:: Extract

October 15, 2022

By Kathy Smith
Contributing Writer

Equine therapy has been in existence since the time of the ancient Greeks. It became more popular in the 1950s and 1960s. Many equine therapy organizations were established in the United States. Locally, our area is fortunate enough to have Horse Power serving the needs of kids between the ages of 6 and 18 with behavioral problems. These kids live in residential treatment centers. They receive all kinds of therapies at these centers.

In 2001, Torey Geiger and her husband Mike adopted a baby who had shaken baby syndrome. There were no behavioral health programs at the time that could assist the Geiger’s.

The Geiger’s have a special strength that helped them work tirelessly to create an organization that could not only help them with their baby but others who were experiencing the difficult task of raising a child who was behaviorally challenged.

Tory applied for grants and began the process of getting Horse Power off of the ground. In the beginning, Tory had a small herd of donkeys that her clients worked with. Eventually, she was able to move the program to larger stables.

::::
:: The data

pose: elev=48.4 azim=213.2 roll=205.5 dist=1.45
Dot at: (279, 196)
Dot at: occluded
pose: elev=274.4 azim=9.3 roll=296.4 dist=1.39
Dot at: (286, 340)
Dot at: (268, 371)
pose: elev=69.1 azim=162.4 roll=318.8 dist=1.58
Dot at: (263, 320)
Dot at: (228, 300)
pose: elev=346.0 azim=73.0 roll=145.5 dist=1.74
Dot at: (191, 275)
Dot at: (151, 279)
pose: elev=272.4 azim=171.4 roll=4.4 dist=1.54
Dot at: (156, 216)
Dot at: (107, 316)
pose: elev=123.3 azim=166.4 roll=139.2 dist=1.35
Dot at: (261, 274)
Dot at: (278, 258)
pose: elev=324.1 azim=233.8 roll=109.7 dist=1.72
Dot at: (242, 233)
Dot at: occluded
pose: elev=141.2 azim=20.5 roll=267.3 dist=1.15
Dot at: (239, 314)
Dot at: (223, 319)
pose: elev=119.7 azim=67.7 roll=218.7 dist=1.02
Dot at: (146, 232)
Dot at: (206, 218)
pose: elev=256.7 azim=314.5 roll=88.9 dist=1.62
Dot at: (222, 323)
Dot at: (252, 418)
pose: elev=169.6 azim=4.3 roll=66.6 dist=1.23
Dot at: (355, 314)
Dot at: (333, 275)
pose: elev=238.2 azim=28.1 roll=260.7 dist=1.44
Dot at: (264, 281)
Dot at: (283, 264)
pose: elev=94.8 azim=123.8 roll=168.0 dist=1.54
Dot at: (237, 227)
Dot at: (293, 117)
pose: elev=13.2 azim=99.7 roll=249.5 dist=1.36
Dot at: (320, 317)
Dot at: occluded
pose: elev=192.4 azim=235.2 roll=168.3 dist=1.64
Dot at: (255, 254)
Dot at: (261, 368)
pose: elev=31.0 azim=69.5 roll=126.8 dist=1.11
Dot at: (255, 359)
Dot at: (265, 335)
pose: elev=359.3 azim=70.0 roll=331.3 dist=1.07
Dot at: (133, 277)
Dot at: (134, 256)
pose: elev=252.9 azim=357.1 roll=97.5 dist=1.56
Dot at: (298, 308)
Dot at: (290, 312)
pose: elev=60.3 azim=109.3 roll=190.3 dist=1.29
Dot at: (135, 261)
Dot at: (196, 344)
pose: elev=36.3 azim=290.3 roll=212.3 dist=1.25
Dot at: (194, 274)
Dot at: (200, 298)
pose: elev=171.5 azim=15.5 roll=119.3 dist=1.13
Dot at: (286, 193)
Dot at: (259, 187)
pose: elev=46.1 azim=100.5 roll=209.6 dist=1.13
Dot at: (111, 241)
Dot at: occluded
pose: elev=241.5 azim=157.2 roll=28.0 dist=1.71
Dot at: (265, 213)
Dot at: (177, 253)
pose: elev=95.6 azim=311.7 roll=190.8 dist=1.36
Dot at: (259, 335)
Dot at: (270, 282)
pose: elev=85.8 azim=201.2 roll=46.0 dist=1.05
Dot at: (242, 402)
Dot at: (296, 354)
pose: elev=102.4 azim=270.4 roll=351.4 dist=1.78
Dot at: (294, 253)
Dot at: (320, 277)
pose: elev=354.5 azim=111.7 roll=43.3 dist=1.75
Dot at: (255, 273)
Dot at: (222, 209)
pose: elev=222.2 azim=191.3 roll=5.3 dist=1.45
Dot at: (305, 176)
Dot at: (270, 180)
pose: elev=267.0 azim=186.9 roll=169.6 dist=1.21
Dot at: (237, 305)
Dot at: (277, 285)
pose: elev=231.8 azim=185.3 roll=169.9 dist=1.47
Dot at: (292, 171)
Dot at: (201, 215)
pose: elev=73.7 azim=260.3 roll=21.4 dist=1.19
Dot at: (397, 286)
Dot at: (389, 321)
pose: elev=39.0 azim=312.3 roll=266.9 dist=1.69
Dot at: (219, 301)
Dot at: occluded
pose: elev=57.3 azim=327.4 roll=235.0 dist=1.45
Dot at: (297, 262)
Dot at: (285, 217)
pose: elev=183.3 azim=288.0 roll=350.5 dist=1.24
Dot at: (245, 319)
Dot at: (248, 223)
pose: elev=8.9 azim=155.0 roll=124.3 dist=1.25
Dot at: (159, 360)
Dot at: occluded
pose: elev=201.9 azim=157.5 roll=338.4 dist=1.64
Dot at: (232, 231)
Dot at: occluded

::::

● What to do
A. According to the article on equine therapy, which children does Horse Power serve?
B. Summarize the article on equine therapy in two sentences.
C. Continue the article on equine therapy from the point where it ends.

● Answers to the problems
A. Horse Power serves kids between the ages of 6 and 18 with behavioral problems who live in residential treatment centers.

B. Equine therapy dates back to the ancient Greeks, and locally Horse Power serves kids aged 6 to 18 with behavioral problems who live in residential treatment centers. After Torey Geiger and her husband Mike adopted a baby with shaken baby syndrome in 2001 and found no behavioral health programs to assist them, they worked to create an organization that began with a small herd of donkeys and later moved to larger stables.

C.
On their website the organization defines exactly what they do, it is the following:

“The Horse Power Experimental Learning Program offers relational experiences to at-risk youth by developing life- coping skills in an equine facilitated ranch environment.”

In visiting with my friend Shannon Gammon, who is the director of Horse Power, I found out how the program helps kids. There are four classes with five students each. By working with horses, kids learn how to develop a relationship with a horse. They also learn to groom and how treat the horse. They are also responsible for cleaning the horses’ hooves. The relationship the kids develop with their horses helps in the healing process. Kids learn how to trust again through this therapy.

Horses are very feeling intuitive animals. They provide emotional support to kids who are in difficult situations.

Gammon invited me to attend one of the classes which are held at Rising Star Ranch. I saw for myself how the kids bonded with a horse. I noticed how the kids relaxed as they began learning about their horses. The horses responded to the kids as well. It was as if they knew the pain that some of these kids have been through in their young lives. The beautiful eyes of the horses looked at the kids as if to say, “I am here for you.” It was a beautiful experience.

Professional staff from the residential housing facilities the kids live in also attend the classes. Janna Cochran, who is a music therapist, was just a delight to meet. I commend the staff for wanting to help the kids.

These kids have all been traumatized in some way. Thanks to Gammon, the volunteers and especially Tory Geiger there is hope for these kids,

Horse Power is a non-profit 501(c) 3. For more information about Horse Power you can go to www.horsepowerkids.org or like them on Facebook @horsepowerkids.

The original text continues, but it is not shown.